Ziauddin Sardar believes passionately that what can be called the Islamic world is in a miserable state - politically, economically, morally and, above all, intellectually. It is hard to disagree. There are many important "Muslim" thinkers, but few genuinely stringent and sceptical intellectuals. That is neither surprising nor unique to Islam. How many important intellectuals, anywhere, are unequivocally religious thinkers? What place do theologians have in the cultural life of the "Christian" world?
Almost every academic study concurs in describing the Pakistani preacher-politician Syed Abul A'la Maududi as the most rigorous thinker of all the so-called Islamic revivalists. For this reason, I recently read some of his work. I was shocked by the paucity of ideas, the grim repetitions, and by the anti-Semitism and equally virulent anti-Hinduism. The "scholarship" consisted largely in extensive quotation and paraphrase from other sources. If it is indeed the case that Maud-udi was the most systematic thinker of modern Islam, this is extremely bad news.
To compare Sardar's work with such poisonous nonsense is an insult. But he himself insists on locating his writing in relation to Islamic intellectual worlds, as well as those of western philosophy, history and science. In that Islamic context, but perhaps in any context, his achievement is startling in its range, boldness, scepticism and, above all, sheer quantity. He has published at least 20 books, hundreds of articles, and reams of journalism on a huge variety of subjects. He specialises in the grand, multidisciplinary generalisation. This enormous body of writing includes, inevitably, much that is repetitious, ephemeral or already outdated. This book is welcome therefore because it collects some of his most important articles and excludes the worst.
Islam, Postmodernism and Other Futures begins unpromisingly. The cover photo makes the amiable Sardar appear brooding and sinister. The overenthusiastic editors' introduction presents him as a universal genius and culture hero. After that, things improve. The essays are grouped around three of Sardar's most pressing preoccupations: the need for a renewal of Islamic thought; the critique of "postmodernism"; and the potential and limits of futurology. All are stimulating, even for those who, like me, may well conclude that Sardar is wrong about nearly everything.
It is unclear whether Sardar's idea of "reconstructing an Islamic civilisation" is either possible or, for that matter, desirable. Did one ever exist in the past? Has "Islam" ever been a singular entity? Does not a view like his systematically underrate or even ignore internal diversity and change? Does it tend simply to lump together a spread of ideas about religion, culture, community and tradition, which should in truth be separated? In defending all this against the supposed scourges of Eurocentrism, cultural imperialism and postmodernism, which Sardar identifies as the latest, deadliest manifestation of the first two, is he not upholding a historical, even mythical construct?

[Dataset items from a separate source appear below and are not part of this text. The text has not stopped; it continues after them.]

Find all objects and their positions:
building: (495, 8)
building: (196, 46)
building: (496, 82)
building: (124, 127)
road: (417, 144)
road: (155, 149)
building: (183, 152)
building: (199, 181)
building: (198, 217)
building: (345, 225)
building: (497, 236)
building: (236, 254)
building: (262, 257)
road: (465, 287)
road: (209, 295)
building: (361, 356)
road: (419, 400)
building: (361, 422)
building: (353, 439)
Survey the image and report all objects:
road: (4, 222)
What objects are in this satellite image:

Even if there were once a cohesively Islamic civilisation, it would not follow that it could be rebuilt today. Euro-American conceptions of modernity, rationality, history, personhood and so on have, like it or not, been globalised. They are no longer external forces that press on India or China or Africa, but part of the social and psychological make-up of almost the whole world. Few people anywhere live outside them. This cultural globalisation is driven by overwhelming economic and political power.

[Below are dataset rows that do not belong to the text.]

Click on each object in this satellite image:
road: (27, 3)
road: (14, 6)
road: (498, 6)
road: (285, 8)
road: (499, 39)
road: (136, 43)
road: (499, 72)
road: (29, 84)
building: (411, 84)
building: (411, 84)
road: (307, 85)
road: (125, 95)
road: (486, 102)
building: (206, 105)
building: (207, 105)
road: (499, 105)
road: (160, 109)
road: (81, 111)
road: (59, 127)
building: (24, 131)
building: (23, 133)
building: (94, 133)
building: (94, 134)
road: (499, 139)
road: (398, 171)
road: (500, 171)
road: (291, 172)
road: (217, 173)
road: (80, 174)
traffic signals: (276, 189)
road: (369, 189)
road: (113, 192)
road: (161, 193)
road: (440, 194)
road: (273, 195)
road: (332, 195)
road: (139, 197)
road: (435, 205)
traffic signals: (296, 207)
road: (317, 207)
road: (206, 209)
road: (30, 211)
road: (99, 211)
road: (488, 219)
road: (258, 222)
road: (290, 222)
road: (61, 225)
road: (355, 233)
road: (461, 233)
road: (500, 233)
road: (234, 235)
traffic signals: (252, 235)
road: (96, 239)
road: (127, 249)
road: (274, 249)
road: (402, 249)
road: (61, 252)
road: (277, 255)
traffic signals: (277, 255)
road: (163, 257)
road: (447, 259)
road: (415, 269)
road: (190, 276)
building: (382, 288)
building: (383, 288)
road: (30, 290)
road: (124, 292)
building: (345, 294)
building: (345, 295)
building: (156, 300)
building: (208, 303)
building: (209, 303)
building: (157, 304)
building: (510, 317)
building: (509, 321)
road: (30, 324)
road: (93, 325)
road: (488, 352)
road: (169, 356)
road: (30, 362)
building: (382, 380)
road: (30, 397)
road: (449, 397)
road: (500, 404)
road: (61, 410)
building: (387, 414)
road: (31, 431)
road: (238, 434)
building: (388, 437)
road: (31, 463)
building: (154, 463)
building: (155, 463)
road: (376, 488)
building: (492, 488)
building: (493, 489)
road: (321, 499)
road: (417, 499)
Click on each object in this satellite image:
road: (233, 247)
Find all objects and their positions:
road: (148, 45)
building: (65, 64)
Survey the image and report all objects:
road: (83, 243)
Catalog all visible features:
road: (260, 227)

Sardar recognises all that, which makes his insistence that it can and should be undone a desperate (though perhaps appropriate, for someone so serious about religion) act of faith. The option of the kind of pluralist, multicultural but faith-based future that he champions may have long since been foreclosed.

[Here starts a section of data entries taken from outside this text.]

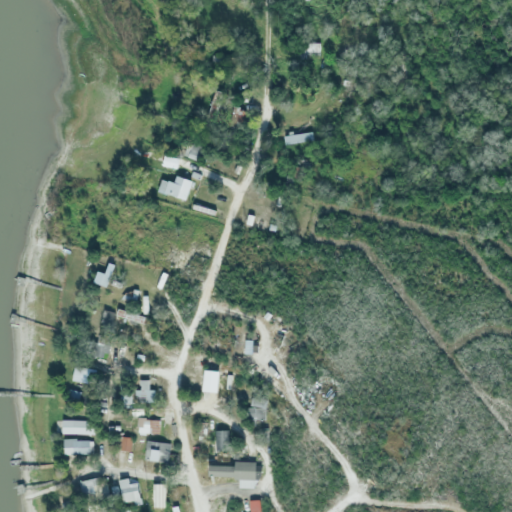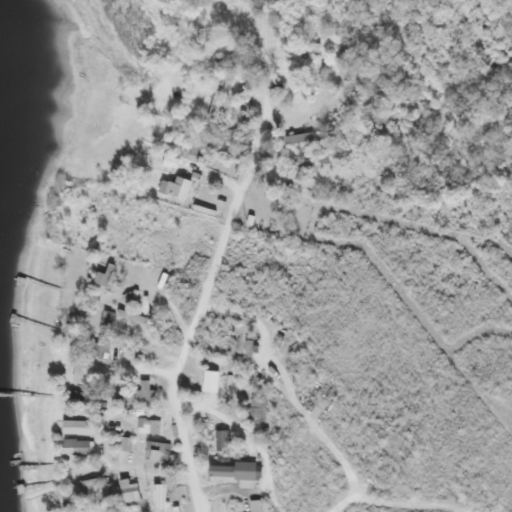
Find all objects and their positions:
building: (305, 0)
building: (309, 0)
building: (308, 49)
building: (300, 51)
building: (226, 59)
building: (213, 110)
building: (235, 114)
building: (297, 138)
building: (296, 139)
building: (169, 161)
building: (293, 170)
building: (196, 176)
building: (175, 187)
building: (203, 208)
building: (249, 219)
building: (103, 275)
building: (105, 278)
building: (162, 280)
road: (210, 287)
building: (131, 316)
building: (132, 317)
building: (101, 345)
building: (83, 375)
building: (145, 391)
building: (145, 393)
building: (257, 409)
building: (255, 412)
building: (77, 426)
building: (148, 426)
building: (79, 428)
building: (152, 428)
building: (221, 440)
building: (223, 441)
building: (126, 444)
building: (77, 446)
building: (79, 448)
building: (157, 451)
building: (158, 452)
building: (234, 469)
building: (236, 472)
building: (91, 486)
building: (126, 488)
building: (90, 491)
building: (129, 491)
building: (157, 497)
building: (255, 505)
building: (174, 509)
building: (107, 511)
building: (108, 511)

Why should one want to build a specifically Islamic future, even if one could? Sardar might well consider this question as evidence of anti-Islamic, or indeed anti-religious prejudice. But he is committed to rational argument, and to a kind of universalism. He cannot just say, "I've got my world-view and they've got theirs - live and let live." The relativism involved in that stance - which Ziauddin Sardar associates repeatedly but rather loosely with postmodernism - has been rejected from the start of his argument. So he has to offer some strong arguments as to why an admiring but sceptical reader like me should prefer a world based on ethical values derived from Islam (or from any religion) to one based on my rather fuzzy kind of secular liberalism. I don't think he provides such arguments.